EXERCISE A ▸
In the post about a personality test, which letter did the writer get for the Sensation and Intuition pair?

Well, if any of you have the sudden urge to be a geek and play some starcraft, lemme know. The people on there are jerks for the most part, and I don't want to play with them anymore.

Oh and Reid, the test thinger is hardcopy, So I don't think I can send it through Internet easily.

Wednesday, June 07, 2006

Personality Test...

Today I took a test that was worth 500$. Yup. Yesterday actually, because the time says that today is tomorrow and stop writing and go to bed. But I don't listen to time well. Mostly I try to do the opposite. Anyways, this test was meant to reveal something about yourself you may or may not have known before. It helps determine jobs that you would like, because it basically lays out your personality. Of course, some skeptism is neccessary, because if you believed every test about personality you took, where would you be now? Plus, results can be directed if the question makes it obvious about what it is determining. Or if it tells you. Anyway...

There were four letters on this test. No there weren't. There were eight. But you end up with a four letter result. the first letters are E and I, stating whether you are Extroverted or introverted. Extraverted is people oriented; The extraverted person draws energy from being with people. They feel drained and lonely when by themselves. The Introverted person is the exact opposite. I got an E, which I figured, but it was closer to I then I thought it would be.
The next letter set were S and N, for Sensation and Intuition. Sensation is all about the immediate, the now, the real. The practical facts of experience and life. More solid, 'I can see and touch it' stuff. Intuition is more the possibilities, relationships and meanings of experiences. What could be? What would that mean if it did happen? That's what they think of more. Sensation says there is a cube. And that is all it is. Intuition says there's a cube, but we could make it a box, or a tower, or a castle. Or more cubes. I got the N on this one. Not sure why, but okay.

Collected data entries
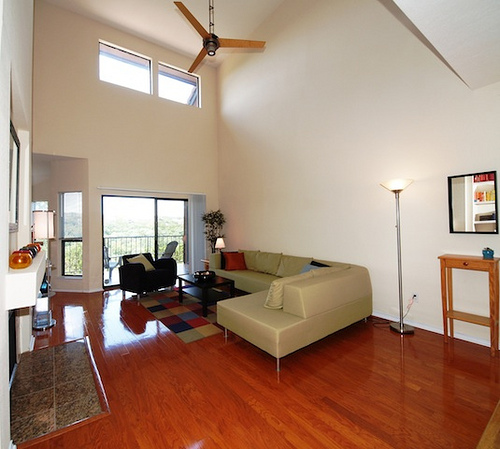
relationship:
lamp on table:
[209, 234, 230, 254] [197, 252, 215, 273]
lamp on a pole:
[373, 175, 418, 193] [388, 194, 416, 334]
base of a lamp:
[385, 319, 416, 336] [373, 175, 418, 193]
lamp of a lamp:
[215, 238, 227, 249] [373, 175, 418, 193]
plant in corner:
[192, 204, 226, 256] [201, 58, 239, 267]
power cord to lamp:
[370, 290, 428, 332] [373, 175, 418, 193]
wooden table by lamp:
[433, 249, 499, 357] [373, 175, 418, 193]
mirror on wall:
[441, 166, 499, 241] [215, 0, 500, 349]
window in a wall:
[93, 35, 209, 113] [32, 4, 217, 293]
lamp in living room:
[373, 175, 418, 193] [3, 1, 499, 448]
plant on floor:
[192, 204, 226, 256] [19, 292, 498, 448]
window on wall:
[50, 189, 86, 281] [32, 4, 217, 293]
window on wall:
[95, 191, 204, 287] [32, 4, 217, 293]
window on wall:
[31, 194, 56, 268] [32, 4, 217, 293]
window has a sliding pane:
[95, 191, 204, 287] [151, 194, 194, 277]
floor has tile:
[19, 292, 498, 448] [54, 396, 108, 431]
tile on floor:
[54, 396, 108, 431] [19, 292, 498, 448]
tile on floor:
[5, 388, 55, 426] [19, 292, 498, 448]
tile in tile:
[53, 358, 92, 386] [54, 396, 108, 431]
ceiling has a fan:
[34, 1, 303, 72] [170, 1, 269, 78]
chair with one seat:
[117, 250, 182, 295] [140, 266, 171, 278]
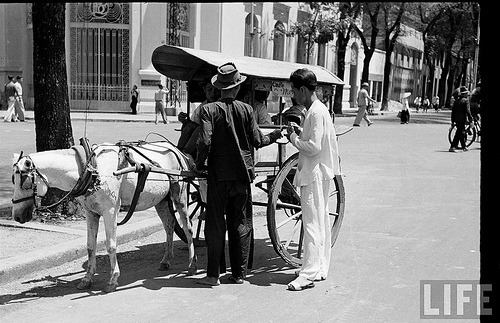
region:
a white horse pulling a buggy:
[12, 137, 202, 289]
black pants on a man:
[198, 172, 257, 290]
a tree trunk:
[23, 2, 94, 216]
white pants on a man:
[297, 166, 333, 288]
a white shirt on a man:
[296, 96, 340, 193]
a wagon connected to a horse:
[138, 27, 345, 271]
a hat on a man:
[214, 59, 249, 95]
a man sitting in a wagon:
[183, 68, 212, 162]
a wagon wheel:
[268, 147, 341, 274]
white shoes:
[291, 269, 316, 293]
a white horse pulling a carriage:
[10, 137, 198, 304]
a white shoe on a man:
[291, 277, 318, 289]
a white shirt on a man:
[293, 101, 350, 185]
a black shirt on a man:
[196, 97, 278, 184]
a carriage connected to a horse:
[148, 26, 357, 270]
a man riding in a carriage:
[184, 72, 223, 158]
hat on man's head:
[207, 57, 251, 94]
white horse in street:
[12, 140, 209, 297]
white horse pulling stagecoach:
[6, 137, 205, 294]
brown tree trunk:
[26, 1, 102, 223]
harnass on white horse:
[3, 137, 185, 226]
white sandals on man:
[281, 268, 321, 294]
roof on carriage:
[145, 32, 348, 98]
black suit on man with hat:
[186, 94, 284, 280]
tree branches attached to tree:
[349, 22, 374, 58]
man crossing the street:
[350, 77, 379, 134]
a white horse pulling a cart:
[13, 140, 200, 292]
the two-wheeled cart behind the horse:
[147, 41, 344, 261]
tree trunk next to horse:
[30, 4, 83, 220]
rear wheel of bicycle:
[445, 111, 484, 150]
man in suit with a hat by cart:
[200, 61, 281, 286]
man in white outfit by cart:
[285, 70, 340, 290]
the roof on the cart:
[149, 45, 346, 82]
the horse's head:
[10, 153, 46, 221]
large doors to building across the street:
[74, 28, 130, 111]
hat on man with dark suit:
[210, 63, 246, 91]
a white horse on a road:
[9, 140, 196, 290]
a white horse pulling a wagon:
[14, 43, 344, 299]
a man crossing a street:
[354, 82, 371, 132]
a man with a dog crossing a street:
[351, 78, 416, 130]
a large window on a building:
[71, 2, 128, 109]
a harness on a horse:
[10, 157, 44, 225]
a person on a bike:
[444, 86, 485, 148]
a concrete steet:
[354, 161, 464, 296]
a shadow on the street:
[7, 218, 304, 305]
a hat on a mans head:
[210, 61, 245, 96]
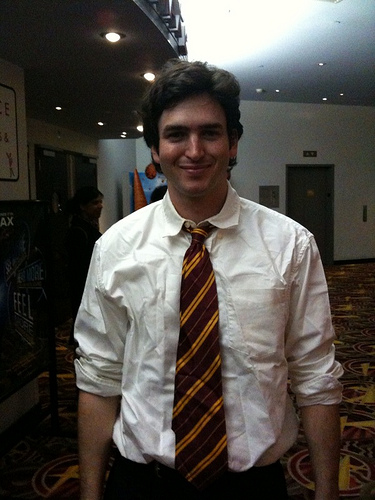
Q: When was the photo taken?
A: Day time.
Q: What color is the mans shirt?
A: White.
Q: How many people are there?
A: One.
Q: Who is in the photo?
A: A man.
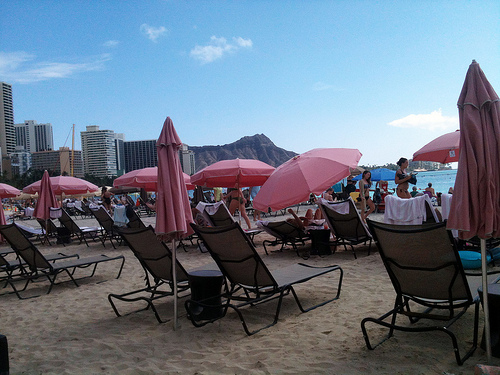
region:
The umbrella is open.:
[18, 166, 105, 241]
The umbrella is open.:
[108, 161, 196, 242]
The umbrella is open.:
[187, 150, 275, 245]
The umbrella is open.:
[249, 137, 369, 265]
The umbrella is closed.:
[29, 158, 73, 262]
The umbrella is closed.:
[138, 110, 214, 345]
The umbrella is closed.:
[431, 45, 498, 372]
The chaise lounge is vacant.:
[1, 217, 129, 297]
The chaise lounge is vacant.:
[194, 212, 347, 347]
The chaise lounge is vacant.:
[332, 206, 499, 356]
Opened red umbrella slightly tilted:
[252, 140, 361, 215]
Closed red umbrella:
[145, 106, 196, 326]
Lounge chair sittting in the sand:
[186, 192, 351, 332]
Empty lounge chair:
[3, 224, 129, 288]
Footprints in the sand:
[104, 343, 264, 369]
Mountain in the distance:
[194, 114, 297, 162]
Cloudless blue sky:
[291, 13, 418, 78]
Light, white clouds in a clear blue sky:
[180, 24, 290, 84]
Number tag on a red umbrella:
[442, 144, 459, 162]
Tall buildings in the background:
[0, 69, 122, 182]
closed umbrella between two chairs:
[151, 115, 198, 332]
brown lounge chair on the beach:
[189, 220, 344, 336]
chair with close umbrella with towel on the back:
[47, 205, 107, 247]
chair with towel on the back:
[317, 197, 373, 255]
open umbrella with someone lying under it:
[252, 145, 362, 223]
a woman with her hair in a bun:
[392, 156, 418, 197]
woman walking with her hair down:
[356, 168, 376, 220]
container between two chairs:
[186, 266, 226, 320]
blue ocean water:
[335, 168, 455, 193]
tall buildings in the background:
[0, 80, 124, 175]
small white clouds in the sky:
[75, 5, 266, 72]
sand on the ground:
[38, 325, 145, 362]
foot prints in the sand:
[269, 335, 327, 355]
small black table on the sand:
[173, 261, 235, 330]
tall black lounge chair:
[198, 214, 350, 337]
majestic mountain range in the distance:
[210, 120, 292, 155]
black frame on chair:
[378, 245, 457, 284]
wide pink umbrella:
[236, 137, 371, 239]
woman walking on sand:
[385, 153, 418, 203]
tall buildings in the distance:
[11, 91, 173, 172]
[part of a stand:
[237, 309, 256, 338]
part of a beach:
[323, 313, 366, 357]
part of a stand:
[236, 303, 284, 356]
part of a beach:
[303, 328, 338, 369]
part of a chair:
[235, 241, 282, 306]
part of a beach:
[311, 295, 336, 336]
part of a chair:
[201, 207, 246, 263]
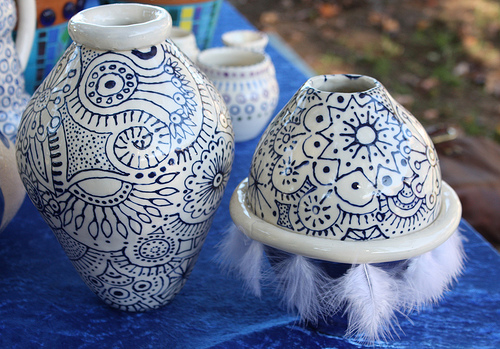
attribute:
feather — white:
[322, 261, 416, 343]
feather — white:
[259, 253, 340, 328]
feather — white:
[397, 251, 454, 315]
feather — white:
[211, 221, 269, 298]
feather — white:
[430, 229, 467, 289]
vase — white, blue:
[18, 7, 233, 307]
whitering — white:
[227, 174, 471, 264]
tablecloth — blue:
[0, 2, 498, 342]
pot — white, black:
[210, 37, 498, 324]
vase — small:
[232, 71, 477, 281]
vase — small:
[192, 36, 290, 145]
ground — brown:
[246, 3, 498, 207]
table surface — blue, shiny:
[5, 5, 490, 347]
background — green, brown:
[446, 22, 490, 129]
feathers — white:
[300, 243, 459, 332]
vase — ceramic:
[13, 3, 235, 327]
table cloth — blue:
[0, 0, 495, 342]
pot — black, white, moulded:
[11, 16, 236, 319]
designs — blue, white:
[61, 113, 189, 269]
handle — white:
[11, 0, 41, 67]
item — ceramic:
[225, 71, 464, 334]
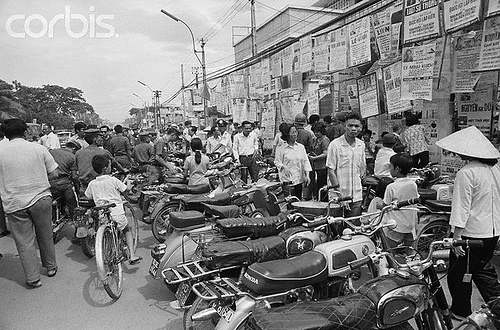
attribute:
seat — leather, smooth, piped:
[244, 290, 376, 328]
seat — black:
[203, 227, 320, 269]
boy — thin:
[281, 126, 396, 198]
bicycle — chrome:
[80, 187, 141, 300]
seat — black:
[200, 234, 288, 267]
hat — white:
[436, 119, 493, 171]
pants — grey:
[0, 193, 58, 284]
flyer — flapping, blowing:
[399, 43, 436, 101]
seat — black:
[236, 244, 332, 296]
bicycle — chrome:
[68, 192, 145, 300]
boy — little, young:
[84, 154, 144, 263]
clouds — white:
[91, 55, 156, 67]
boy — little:
[83, 151, 147, 273]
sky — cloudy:
[2, 1, 176, 88]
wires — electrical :
[154, 0, 259, 97]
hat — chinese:
[431, 127, 497, 160]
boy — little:
[80, 148, 144, 265]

EXERCISE B ▸
List every line of the listing that contains the string "clouds". Case counts.

RESPONSE A ▸
N, for Intuition.

RESPONSE B ▸
Light, white clouds in a clear blue sky:
small white clouds in the sky:
clouds — white:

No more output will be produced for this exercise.